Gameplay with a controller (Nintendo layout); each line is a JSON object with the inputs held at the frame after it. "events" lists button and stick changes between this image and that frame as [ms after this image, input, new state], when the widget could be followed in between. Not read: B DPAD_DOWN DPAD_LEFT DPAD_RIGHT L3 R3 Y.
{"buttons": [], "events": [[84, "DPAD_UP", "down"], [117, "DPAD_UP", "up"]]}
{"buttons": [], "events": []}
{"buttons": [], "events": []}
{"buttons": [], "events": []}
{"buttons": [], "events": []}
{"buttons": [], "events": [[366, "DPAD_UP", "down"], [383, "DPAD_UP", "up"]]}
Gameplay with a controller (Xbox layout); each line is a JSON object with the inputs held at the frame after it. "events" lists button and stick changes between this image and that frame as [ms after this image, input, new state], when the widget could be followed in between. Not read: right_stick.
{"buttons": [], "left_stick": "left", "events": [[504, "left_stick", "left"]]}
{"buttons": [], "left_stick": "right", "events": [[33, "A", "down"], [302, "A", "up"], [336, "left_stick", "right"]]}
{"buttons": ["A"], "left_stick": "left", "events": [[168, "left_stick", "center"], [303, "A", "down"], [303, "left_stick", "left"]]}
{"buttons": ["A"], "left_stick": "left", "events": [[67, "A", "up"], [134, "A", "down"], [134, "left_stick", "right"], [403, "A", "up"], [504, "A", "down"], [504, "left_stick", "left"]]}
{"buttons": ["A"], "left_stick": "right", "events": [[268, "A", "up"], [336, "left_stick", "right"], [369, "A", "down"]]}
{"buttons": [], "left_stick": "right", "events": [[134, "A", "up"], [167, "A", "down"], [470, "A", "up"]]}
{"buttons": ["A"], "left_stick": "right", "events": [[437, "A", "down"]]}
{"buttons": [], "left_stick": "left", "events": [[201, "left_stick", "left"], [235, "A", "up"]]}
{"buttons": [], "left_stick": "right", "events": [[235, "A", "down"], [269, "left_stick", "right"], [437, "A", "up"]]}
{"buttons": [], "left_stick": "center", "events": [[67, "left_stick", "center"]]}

▬▬▬▬▬▬▬▬▬▬

## [YOUR GOAL]
The lines to return are those with the string "when" in them; copy each from the entries above.

## [ANSWER SPACE]
Gameplay with a controller (Nintendo layout); each line is a JSON object with the inputs held at the frame after it. "events" lists button and stick changes between this image and that frame as [ms after this image, input, new state], when the widget could be followed in between. Not read: B DPAD_DOWN DPAD_LEFT DPAD_RIGHT L3 R3 Y.
Gameplay with a controller (Xbox layout); each line is a JSON object with the inputs held at the frame after it. "events" lists button and stick changes between this image and that frame as [ms after this image, input, new state], when the widget could be followed in between. Not read: right_stick.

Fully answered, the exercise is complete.